Half of NSW youth inmates are Indigenous

Young, black and behind bars - more than half the young people jailed in NSW are Indigenous and their numbers grew by more than 50 per cent last year.

The NSW Bureau of Crime Statistics and Research says the overall adult population of those locked up has dropped to 12452, which is eight per cent lower than three years ago, before the pandemic.

But Indigenous over-representation has trended upwards, especially among those in youth detention, the report published on Wednesday said.

The youth detention population overall grew to 212 (both male and female) with 107 of them identifying as Indigenous, amounting to a 51.5 per cent increase since September 2021.

Among the adult prison population, almost 30 per cent of all male inmates are Indigenous.

In September there were 3639 Aboriginal adults in prison, an increase of three per cent in three years.

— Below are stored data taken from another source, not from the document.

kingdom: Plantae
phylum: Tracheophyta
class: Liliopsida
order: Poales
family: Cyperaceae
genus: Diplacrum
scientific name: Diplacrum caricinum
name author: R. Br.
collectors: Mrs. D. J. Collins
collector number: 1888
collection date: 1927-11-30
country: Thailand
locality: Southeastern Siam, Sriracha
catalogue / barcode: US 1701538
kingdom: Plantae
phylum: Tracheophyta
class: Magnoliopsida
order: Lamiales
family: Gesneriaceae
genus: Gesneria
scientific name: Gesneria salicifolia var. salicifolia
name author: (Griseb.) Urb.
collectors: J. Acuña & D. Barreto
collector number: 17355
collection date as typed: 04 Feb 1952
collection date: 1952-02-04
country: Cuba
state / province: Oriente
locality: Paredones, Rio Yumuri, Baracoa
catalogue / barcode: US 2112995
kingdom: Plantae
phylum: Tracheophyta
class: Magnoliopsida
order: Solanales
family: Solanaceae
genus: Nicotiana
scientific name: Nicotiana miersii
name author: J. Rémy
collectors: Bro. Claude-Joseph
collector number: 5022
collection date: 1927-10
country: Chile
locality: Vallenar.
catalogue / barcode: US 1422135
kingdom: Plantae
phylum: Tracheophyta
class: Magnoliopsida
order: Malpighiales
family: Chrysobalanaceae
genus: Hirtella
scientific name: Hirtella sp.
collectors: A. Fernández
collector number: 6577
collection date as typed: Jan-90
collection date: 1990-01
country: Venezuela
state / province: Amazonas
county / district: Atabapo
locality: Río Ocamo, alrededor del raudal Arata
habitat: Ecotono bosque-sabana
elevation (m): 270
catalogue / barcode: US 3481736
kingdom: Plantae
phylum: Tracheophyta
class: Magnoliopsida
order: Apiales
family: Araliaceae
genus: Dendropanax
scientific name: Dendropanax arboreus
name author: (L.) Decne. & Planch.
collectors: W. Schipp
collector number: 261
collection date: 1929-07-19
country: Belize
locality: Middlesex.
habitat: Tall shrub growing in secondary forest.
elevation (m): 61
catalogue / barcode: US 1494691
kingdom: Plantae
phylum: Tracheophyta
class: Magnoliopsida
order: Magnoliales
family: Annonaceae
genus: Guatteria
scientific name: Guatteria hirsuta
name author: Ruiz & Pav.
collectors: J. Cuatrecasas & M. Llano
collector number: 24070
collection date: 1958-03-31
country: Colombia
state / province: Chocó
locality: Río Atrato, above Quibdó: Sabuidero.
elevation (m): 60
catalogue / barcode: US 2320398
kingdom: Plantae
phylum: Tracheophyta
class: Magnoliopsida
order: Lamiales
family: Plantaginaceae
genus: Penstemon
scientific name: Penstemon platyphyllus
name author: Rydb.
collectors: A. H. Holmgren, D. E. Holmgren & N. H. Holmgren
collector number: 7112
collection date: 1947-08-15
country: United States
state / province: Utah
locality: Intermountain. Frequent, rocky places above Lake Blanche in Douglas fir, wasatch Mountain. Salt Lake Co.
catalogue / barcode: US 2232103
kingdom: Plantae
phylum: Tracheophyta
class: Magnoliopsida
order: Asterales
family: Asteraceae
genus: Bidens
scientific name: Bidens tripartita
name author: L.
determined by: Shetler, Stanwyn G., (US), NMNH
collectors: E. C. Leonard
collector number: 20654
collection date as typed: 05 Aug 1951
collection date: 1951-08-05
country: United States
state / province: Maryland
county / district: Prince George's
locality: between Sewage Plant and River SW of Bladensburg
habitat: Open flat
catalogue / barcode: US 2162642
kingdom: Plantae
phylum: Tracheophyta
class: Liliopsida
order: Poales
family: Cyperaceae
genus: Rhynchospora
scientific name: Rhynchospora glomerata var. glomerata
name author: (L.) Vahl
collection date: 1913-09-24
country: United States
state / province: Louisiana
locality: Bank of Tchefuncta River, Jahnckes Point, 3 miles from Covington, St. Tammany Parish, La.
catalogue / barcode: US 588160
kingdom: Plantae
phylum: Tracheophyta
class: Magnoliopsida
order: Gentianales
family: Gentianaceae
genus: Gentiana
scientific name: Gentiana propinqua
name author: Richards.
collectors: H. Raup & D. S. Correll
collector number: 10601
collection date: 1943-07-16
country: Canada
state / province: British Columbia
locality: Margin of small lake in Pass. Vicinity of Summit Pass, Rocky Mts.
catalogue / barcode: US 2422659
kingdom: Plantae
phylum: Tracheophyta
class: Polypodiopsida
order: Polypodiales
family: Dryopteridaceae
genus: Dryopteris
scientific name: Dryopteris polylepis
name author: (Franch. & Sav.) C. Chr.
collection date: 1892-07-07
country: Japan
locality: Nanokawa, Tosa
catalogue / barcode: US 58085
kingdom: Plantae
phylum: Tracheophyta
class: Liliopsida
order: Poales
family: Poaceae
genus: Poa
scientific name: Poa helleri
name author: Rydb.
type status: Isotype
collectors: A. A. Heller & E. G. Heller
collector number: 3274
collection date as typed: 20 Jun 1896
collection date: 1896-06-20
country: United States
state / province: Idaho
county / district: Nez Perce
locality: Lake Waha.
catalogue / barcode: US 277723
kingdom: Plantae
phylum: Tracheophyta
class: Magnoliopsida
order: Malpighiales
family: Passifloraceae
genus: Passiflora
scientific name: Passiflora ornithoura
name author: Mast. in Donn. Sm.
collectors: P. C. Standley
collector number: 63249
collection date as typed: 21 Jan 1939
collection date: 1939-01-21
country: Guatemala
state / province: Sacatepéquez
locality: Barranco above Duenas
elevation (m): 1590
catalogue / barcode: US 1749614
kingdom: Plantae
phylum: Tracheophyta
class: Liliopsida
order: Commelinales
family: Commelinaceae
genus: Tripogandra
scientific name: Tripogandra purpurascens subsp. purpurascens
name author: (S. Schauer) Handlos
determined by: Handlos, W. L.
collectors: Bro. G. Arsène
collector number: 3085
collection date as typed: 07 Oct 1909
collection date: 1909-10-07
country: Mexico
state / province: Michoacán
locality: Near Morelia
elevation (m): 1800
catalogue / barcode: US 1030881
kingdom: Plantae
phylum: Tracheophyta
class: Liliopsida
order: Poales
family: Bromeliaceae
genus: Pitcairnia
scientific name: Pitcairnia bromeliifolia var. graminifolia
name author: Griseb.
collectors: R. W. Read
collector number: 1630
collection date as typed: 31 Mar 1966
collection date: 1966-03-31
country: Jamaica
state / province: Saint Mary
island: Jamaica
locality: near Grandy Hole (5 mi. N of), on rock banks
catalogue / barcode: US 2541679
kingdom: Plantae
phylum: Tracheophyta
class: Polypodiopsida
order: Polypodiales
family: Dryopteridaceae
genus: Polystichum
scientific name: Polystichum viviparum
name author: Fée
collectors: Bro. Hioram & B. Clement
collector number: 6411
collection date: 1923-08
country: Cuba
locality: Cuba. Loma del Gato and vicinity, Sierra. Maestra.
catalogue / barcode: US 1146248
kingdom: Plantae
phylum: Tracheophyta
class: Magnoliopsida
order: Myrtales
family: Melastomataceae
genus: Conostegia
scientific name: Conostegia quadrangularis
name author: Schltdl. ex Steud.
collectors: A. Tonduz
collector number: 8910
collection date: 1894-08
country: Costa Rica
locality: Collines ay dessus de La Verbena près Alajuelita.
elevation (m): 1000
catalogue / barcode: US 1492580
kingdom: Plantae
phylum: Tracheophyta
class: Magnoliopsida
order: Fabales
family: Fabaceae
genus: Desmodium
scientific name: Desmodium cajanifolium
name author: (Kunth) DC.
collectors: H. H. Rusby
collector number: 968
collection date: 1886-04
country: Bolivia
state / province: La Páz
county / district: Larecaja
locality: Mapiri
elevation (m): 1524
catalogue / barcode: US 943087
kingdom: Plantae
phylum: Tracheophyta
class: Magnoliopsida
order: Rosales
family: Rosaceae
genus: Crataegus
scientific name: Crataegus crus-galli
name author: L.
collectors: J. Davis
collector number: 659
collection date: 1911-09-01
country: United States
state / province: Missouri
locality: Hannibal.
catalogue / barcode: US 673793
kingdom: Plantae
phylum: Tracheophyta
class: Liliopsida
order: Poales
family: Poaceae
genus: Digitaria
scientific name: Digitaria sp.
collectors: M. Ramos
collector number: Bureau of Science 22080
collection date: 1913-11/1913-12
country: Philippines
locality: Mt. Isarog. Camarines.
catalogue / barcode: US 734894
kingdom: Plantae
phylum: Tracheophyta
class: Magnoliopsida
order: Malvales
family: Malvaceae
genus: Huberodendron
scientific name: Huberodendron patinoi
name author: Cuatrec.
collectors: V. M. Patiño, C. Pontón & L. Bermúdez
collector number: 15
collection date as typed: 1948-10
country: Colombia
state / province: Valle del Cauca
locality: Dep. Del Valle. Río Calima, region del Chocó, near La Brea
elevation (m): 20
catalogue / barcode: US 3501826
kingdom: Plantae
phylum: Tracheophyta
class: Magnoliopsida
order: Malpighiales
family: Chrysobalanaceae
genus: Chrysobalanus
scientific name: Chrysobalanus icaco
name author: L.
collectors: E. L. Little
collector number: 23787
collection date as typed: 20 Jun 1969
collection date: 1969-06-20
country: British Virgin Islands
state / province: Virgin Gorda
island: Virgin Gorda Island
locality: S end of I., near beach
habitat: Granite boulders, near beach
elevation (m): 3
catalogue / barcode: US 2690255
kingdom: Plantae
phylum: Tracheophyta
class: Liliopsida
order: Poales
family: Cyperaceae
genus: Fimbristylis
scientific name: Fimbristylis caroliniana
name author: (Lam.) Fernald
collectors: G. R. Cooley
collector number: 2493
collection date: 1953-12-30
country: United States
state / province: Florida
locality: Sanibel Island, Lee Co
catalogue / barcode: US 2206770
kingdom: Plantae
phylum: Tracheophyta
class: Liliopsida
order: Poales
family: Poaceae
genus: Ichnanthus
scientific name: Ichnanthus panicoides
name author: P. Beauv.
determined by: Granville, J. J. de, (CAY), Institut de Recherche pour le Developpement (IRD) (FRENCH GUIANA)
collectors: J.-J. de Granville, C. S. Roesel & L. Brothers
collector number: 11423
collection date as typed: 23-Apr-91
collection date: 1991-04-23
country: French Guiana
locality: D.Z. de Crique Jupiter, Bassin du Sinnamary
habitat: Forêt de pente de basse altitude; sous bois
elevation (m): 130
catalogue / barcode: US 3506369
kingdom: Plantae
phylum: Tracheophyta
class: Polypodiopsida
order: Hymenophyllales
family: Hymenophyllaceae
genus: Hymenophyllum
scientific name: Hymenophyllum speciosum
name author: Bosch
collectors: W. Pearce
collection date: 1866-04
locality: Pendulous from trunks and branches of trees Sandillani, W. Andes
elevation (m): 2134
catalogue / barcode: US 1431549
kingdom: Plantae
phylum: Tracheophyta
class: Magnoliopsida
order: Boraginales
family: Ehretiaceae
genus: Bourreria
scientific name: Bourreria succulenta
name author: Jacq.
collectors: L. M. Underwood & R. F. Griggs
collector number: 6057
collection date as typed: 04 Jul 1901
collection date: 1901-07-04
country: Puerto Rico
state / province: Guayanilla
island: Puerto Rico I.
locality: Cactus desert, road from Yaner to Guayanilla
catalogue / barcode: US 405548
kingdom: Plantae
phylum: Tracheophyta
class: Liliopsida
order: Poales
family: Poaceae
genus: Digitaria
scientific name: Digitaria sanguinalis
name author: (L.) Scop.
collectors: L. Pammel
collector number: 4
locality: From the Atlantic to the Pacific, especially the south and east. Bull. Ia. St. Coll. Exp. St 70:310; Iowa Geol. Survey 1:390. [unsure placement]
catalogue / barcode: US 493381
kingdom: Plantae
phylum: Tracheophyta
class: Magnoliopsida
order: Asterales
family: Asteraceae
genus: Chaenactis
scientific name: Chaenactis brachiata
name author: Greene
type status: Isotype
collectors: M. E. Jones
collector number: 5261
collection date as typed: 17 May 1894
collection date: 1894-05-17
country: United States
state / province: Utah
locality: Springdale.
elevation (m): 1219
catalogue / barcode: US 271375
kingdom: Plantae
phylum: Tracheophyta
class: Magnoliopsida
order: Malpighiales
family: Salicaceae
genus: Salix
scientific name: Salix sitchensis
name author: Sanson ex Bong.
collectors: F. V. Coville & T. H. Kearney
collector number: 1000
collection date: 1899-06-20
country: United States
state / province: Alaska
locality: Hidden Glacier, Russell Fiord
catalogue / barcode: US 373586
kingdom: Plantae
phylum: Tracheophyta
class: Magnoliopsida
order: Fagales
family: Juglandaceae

The number of Aboriginal female inmates has also grown by 10.1 per cent in the last year.

The quarterly update did not specify reasons for why First Nations people are disproportionately incarcerated but experts and activists have long maintained that the criminal justice system targets Indigenous people.

Last month, federal MP and criminologist Andrew Leigh said incarceration rates for Indigenous Australians nationwide are higher than for African-Americans in the United States.

He noted First Nations children are also jailed at 20 times the rate of non-First Nations children and were more likely to be jailed without being sentenced.